We recently became aware that our fancy HP workgroup printers which can copy a document and email the result as pdf to a set of email addresses only creates image pdf’s. None of the text in the pdf is searchable. After some investigation, we discovered that we needed to install the HP Digital Sending Software and let it perform OCR post-processing on the image pdf that was created by the printer.
This works all well and good, except that the HP Digital Sending Software places the OCR’ed file in a single configurable folder on the Print Server’s local disk . You might be wondering: “What’s the problem with that? Just share the folder to all users and be done with it.” Well, my answer is: “Not so fast. Much of the material being scanned is confidential and should not be placed where an unauthorized user might be able to access it.”

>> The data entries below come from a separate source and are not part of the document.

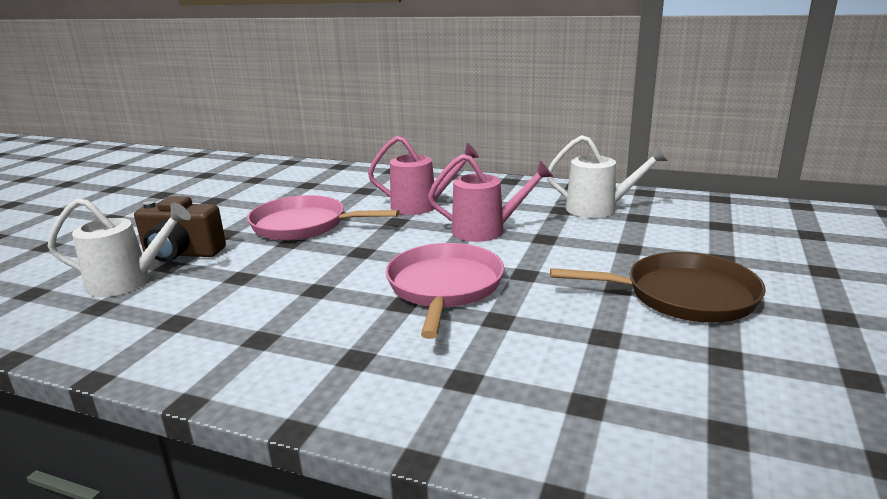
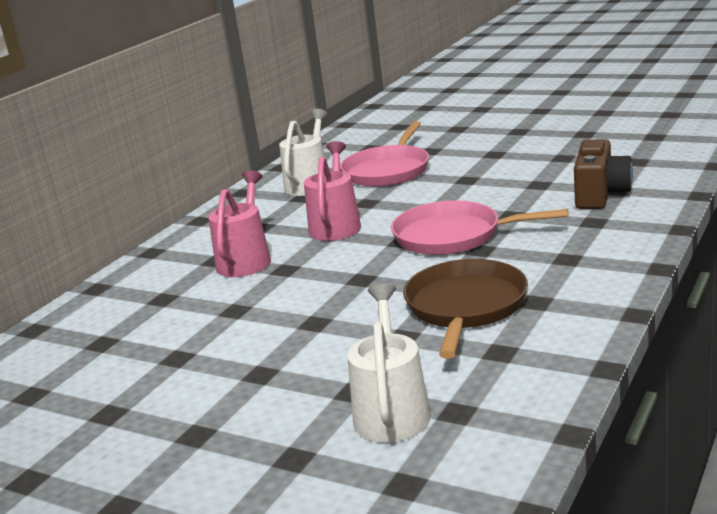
camera: 80 degrees left, 0 degrees up
(182, 254) = (317, 392): brown camera -> brown camera (600, 195)
(303, 225) = (264, 322): pink pan -> pink pan (388, 171)
(683, 295) = (485, 163): brown pan -> brown pan (465, 307)

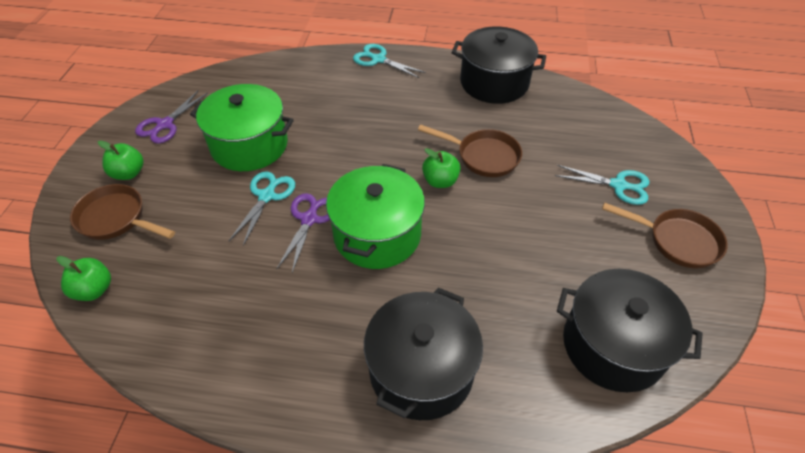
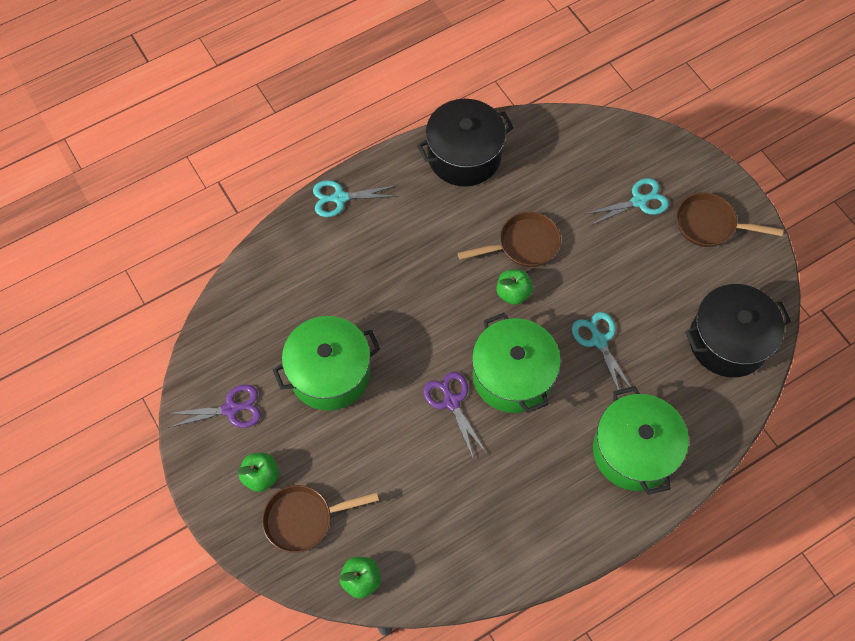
camera: 40 degrees left, 15 degrees up
(165, 124) = (231, 409): purple scissors -> purple scissors turned 90 degrees counterclockwise
(267, 196) = (398, 408): turquoise scissors -> turquoise scissors (599, 340)
(421, 370) = (634, 451): black pot -> green pot
(677, 241) = (710, 225): brown pan -> brown pan turned 150 degrees counterclockwise

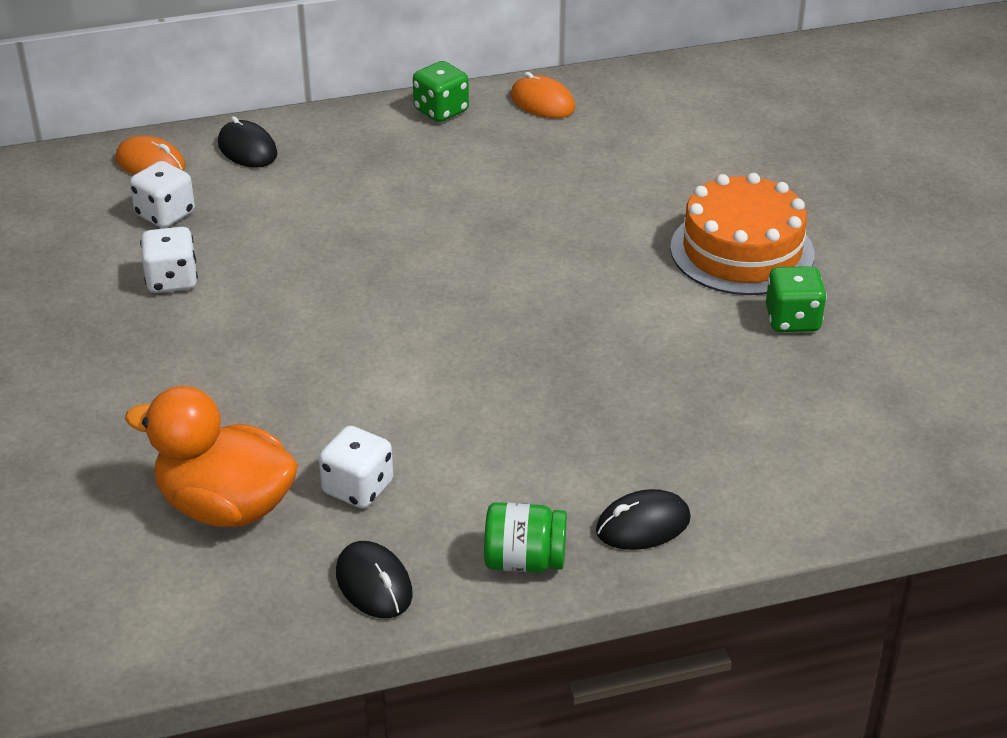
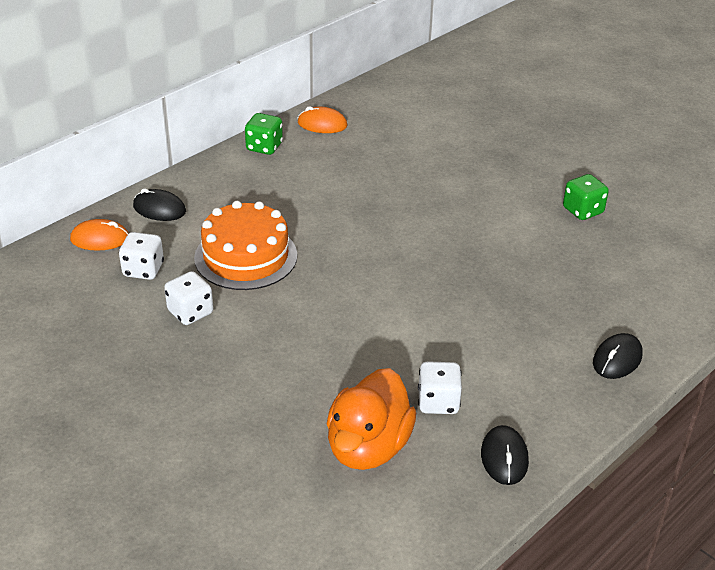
camera: 30 degrees left, 0 degrees up
(226, 506) = (368, 447): orange duck -> orange duck turned 60 degrees counterclockwise
(374, 584) = (504, 458): black mouse -> black mouse turned 60 degrees clockwise
(524, 561) = (574, 407): green jar -> none
(742, 251) = (519, 179): orange cake -> orange cake (246, 256)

After further analysis of how the HP Digital Sending Software works, we determined that for every document scanned there are 2 files being created. One is the OCR’ed pdf file and the other is an informational xml file. The xml file contains the information that the user provided during the scan. This gave us access to the “from email address”, “to email address(es)”, and the OCR’ed pdf file name.

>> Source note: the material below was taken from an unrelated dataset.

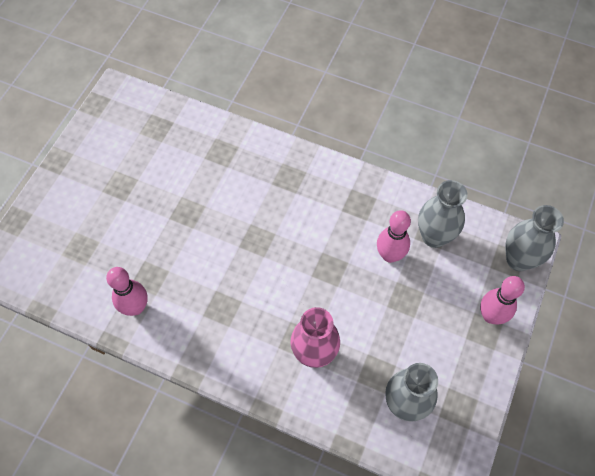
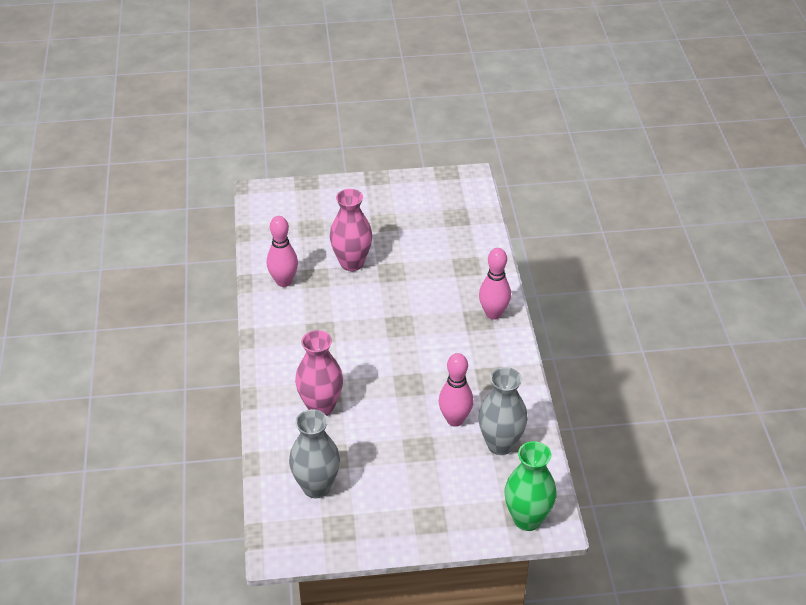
camera: 60 degrees right, 20 degrees down
(153, 238) = (352, 263): none -> pink vase
(491, 316) = (449, 518): pink bowling pin -> pink bowling pin (493, 314)
(518, 260) = (527, 519): grey vase -> green vase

With this information, it was pretty straight forward to write a FileWatcher service in C# that would:
- Handle the file changed events events with a filter on “*.xml” files.
I initially thought that I would be processing a file created event, but the HP software creates the xml file, then updates it.

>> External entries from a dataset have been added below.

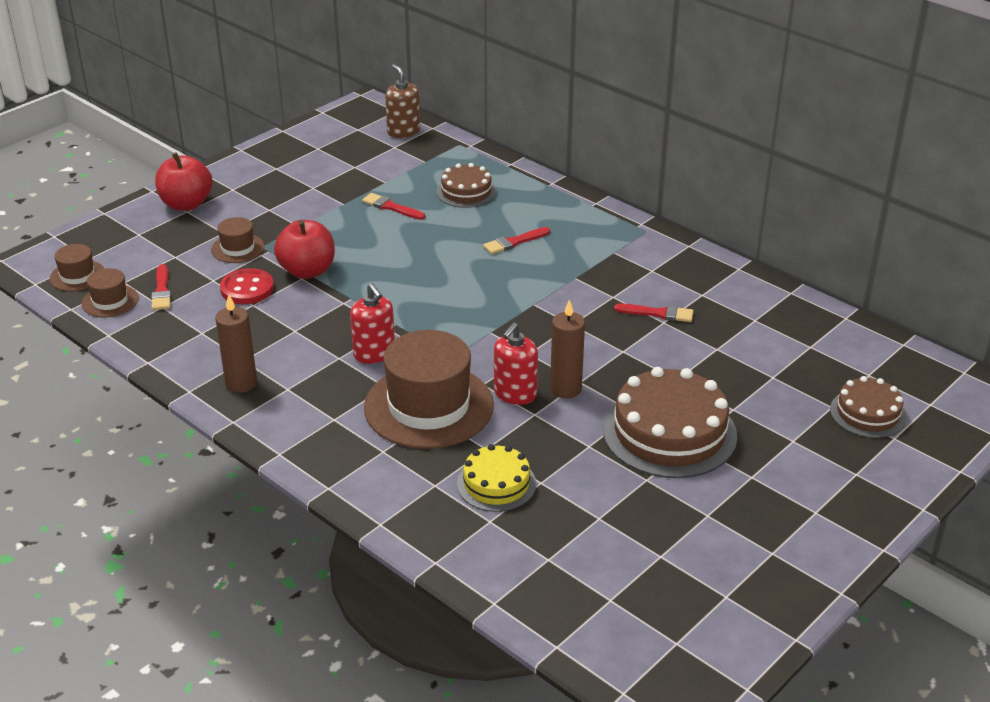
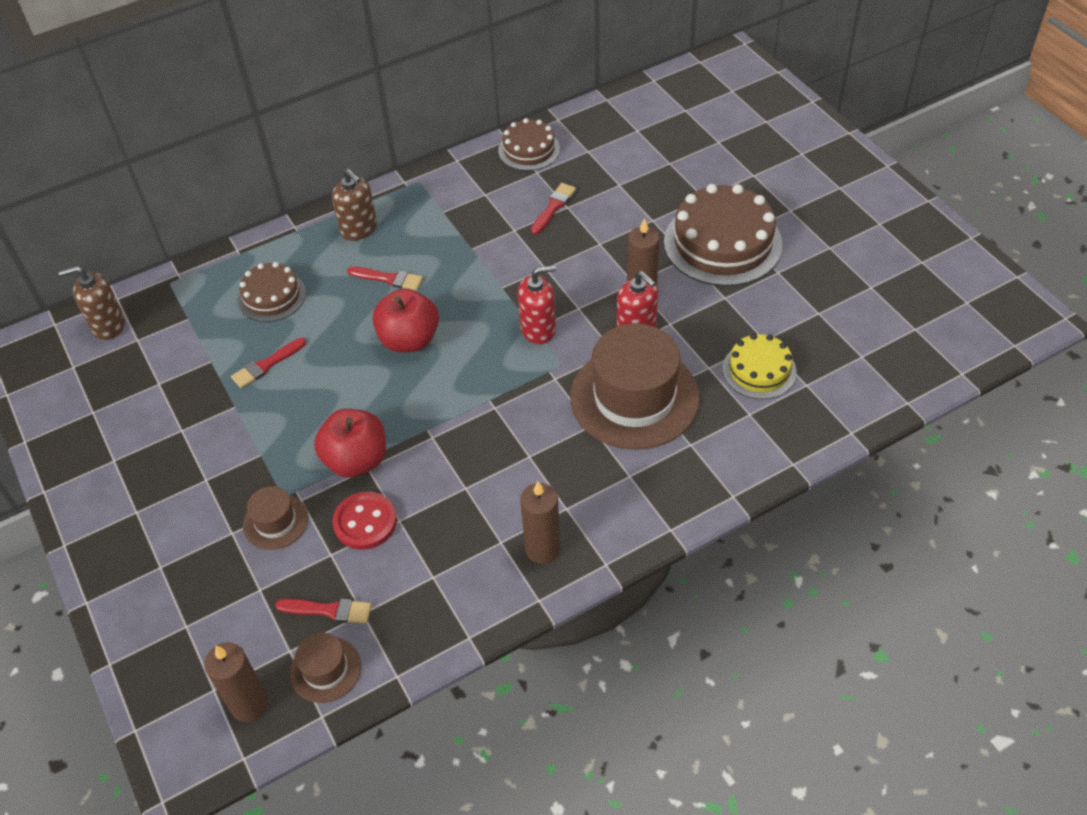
camera: 70 degrees left, 15 degrees up
(77, 276) = (249, 704): brown hat -> brown candle
(186, 204) = (143, 565): red apple -> red apple (409, 340)
(374, 353) = (533, 425): red soap dispenser -> red soap dispenser (538, 329)
(514, 242) = (388, 279): red brush -> red brush turned 60 degrees counterclockwise
(566, 214) = (359, 229): none -> brown soap dispenser
(868, 413) = (733, 125): brown cake -> brown cake (529, 150)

- Generate an email from the “from email address” to the “to email address(es)” with the OCR’ed pdf file as an attachment.
- Delete the processed xml and pdf files from the folder.
It was pretty easy to plug this gap. However, without our little “gap filler” the HP Digital Sending Software is just technology and not a solution for a Company. I wonder why HP doesn’t provide tools with their Digital Sending Software to perform this function already?